The customers were a mix, ranging from middle-aged men in knit polo shirts to couples attired in tee-shirts and jeans. It was a Sunday, so many were stocking up before the Broncos game, just as thousands of other football fans were on equally legal beer runs.
The budtenders appeared to be mostly in their 30s, and they worked quickly, competently and patiently, explaining the products and their use, weighing buds and placing them into pharmaceutical-style vials that were clearly labeled with the product name and quantity. As they worked, they carefully tallied up totals to ensure that residents didn't buy more than 28 grams (one ounce) and non-residents more than seven grams.
All the transactions were computerized, and though a customer's state of origin was tracked, names were not.
Nobody was smoking inside or out, or lingering around the building. Customers left with their paper bags of merchandise, got into their cars and went home. Just like any other store.
As I stood there in the Hashish House and watched marijuana being sold openly and legally, without the sky falling or society collapsing, I thought, oh my god, why is it taking so long for the rest of the nation to catch on?
And then today I read Darin Mokiki's two-part piece on medical cannabis in The Garden Island and was reminded that Hawaii is still gripped by paranoia and fear — much of it promulgated by law enforcement and people who make money from treating what they classify as “marijuana addictions.”
Even Prosecutor Justin Kollar, who isn't a reefer madness kind of guy, is quoted as saying:
[R]etail marijuana stores, like those in Colorado, where recreational and medical use is legal, “would not be a good fit for our community until and unless sufficient safeguards are in place to ensure that marijuana stays out of the hands of children who do not have the maturity to make that kind of decision.”
While one can never guarantee that kids won't get legal marijuana, just as we can't guarantee they won't get legal alcohol and cigarettes, it's quite clear that other states have done the work to impose barriers to acquisition by minors. It's not an impossibility, or even a valid stumbling block.

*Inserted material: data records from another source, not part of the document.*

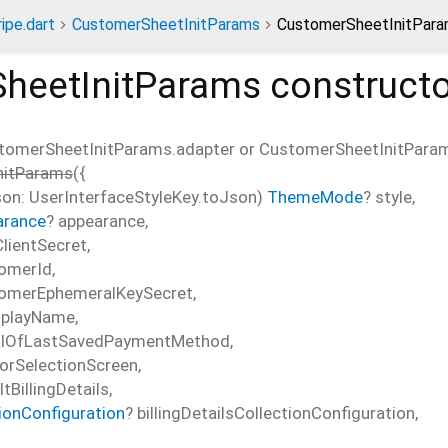
ripe.dart
CustomerSheetInitParams
CustomerSheetInitPara
heetInitParams
constructo
tomerSheetInitParams.adapter or CustomerSheetInitParam
nitParams
(
{
n: UserInterfaceStyleKey.toJson)
ThemeMode
?
style
,
arance
?
appearance
,
lientSecret
,
omerId
,
omerEphemeralKeySecret
,
splayName
,
alOfLastSavedPaymentMethod
,
orSelectionScreen
,
tBillingDetails
,
tionConfiguration
?
billingDetailsCollectionConfiguration
,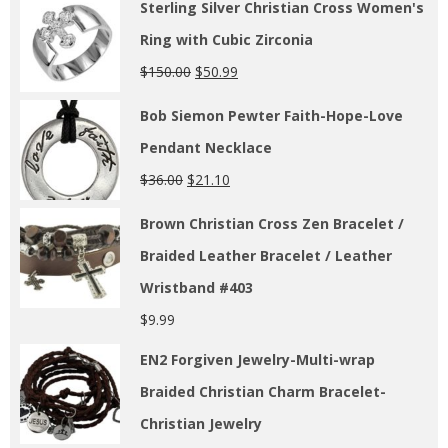
Sterling Silver Christian Cross Women's
Ring with Cubic Zirconia
$
150.00
$
50.99
Bob Siemon Pewter Faith-Hope-Love
Pendant Necklace
$
36.00
$
21.10
Brown Christian Cross Zen Bracelet /
Braided Leather Bracelet / Leather
Wristband #403
$
9.99
EN2 Forgiven Jewelry-Multi-wrap
Braided Christian Charm Bracelet-
Christian Jewelry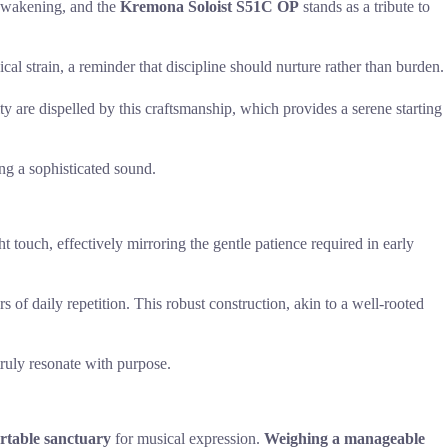
l awakening, and the
Kremona Soloist S51C OP
stands as a tribute to
al strain, a reminder that discipline should nurture rather than burden.
y are dispelled by this craftsmanship, which provides a serene starting
ng a sophisticated sound.
t touch, effectively mirroring the gentle patience required in early
s of daily repetition. This robust construction, akin to a well-rooted
truly resonate with purpose.
rtable sanctuary
for musical expression.
Weighing a manageable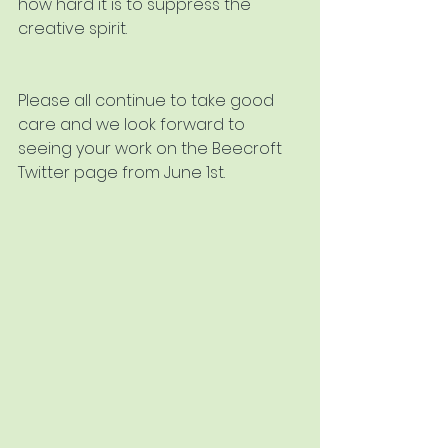
how hard it is to suppress the 
creative spirit.
Please all continue to take good 
care and we look forward to 
seeing your work on the Beecroft 
Twitter page from June 1st.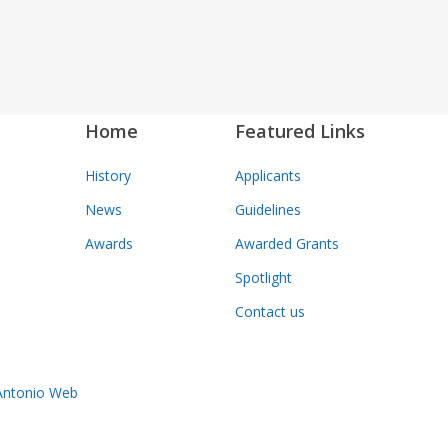
Home
Featured Links
History
Applicants
News
Guidelines
Awards
Awarded Grants
Spotlight
Contact us
Antonio Web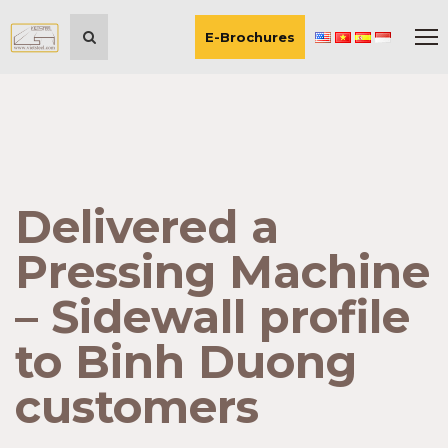
E-Brochures
Delivered a
Pressing Machine
– Sidewall profile
to Binh Duong
customers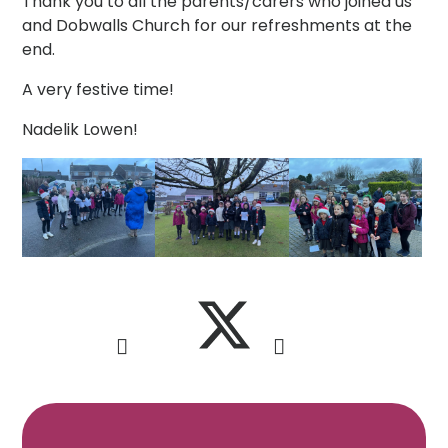
Thank you to all the parents/carers who joined us
and Dobwalls Church for our refreshments at the
end.
A very festive time!
Nadelik Lowen!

It's not like Hawaii has to re-invent the wheel. Take medical marijuana dispensaries, for example. Though opponents love to portray them as opium den-like places that cater to the scourges of society and attract crime, my own encounters while traveling were quite different.
In a small town in Arizona, a modest storefront was located right on the main street, a marijuana leaf offering the only clue that it was a medical cannabis dispensary. It was deserted.
In Santa Fe, a dispensary operates as part of an herb shop, discreetly selling its wares in a commercial area that includes a yoga studio, water features for gardens and a trendy bistro. I never saw any shady characters there, just regular people, the same kind who would be going to the CVS pharmacy.
No, marijuana isn't risk free, from either a health or a law enforcement perspective. It can be bootlegged and black marketed, just like Dior bags. It can be purchased by people who misuse it, just like sugar and caffeine. And it can fall unintentionally into the hands of kids, like booze and cigarettes.
But it's not a bogeyman, either. It's used by people of all education levels, and socio-economic backgrounds. Most importantly, other states have figured out how to regulate it and sell it, and their communities haven't gone to rack and ruin in the process.
It's easy to get insular and provincial in Hawaii. But hopefully some of the decision-makers will use their travel budgets to actually visit states where medical marijuana dispensaries and recreational stores are functioning well and thriving.
They might just be surprised to find, as I did, that it's really no big deal to move cannabis into the realm of legal trade. In the process, they'll be helping to stop the real horror of the Mexico drug cartel and lives needlessly damaged by criminal prosecution of marijuana possession.
And they just might be able to generate some revenue to help deal with a drug and an addiction that really is tearing Hawaii apart: ice, crystal meth.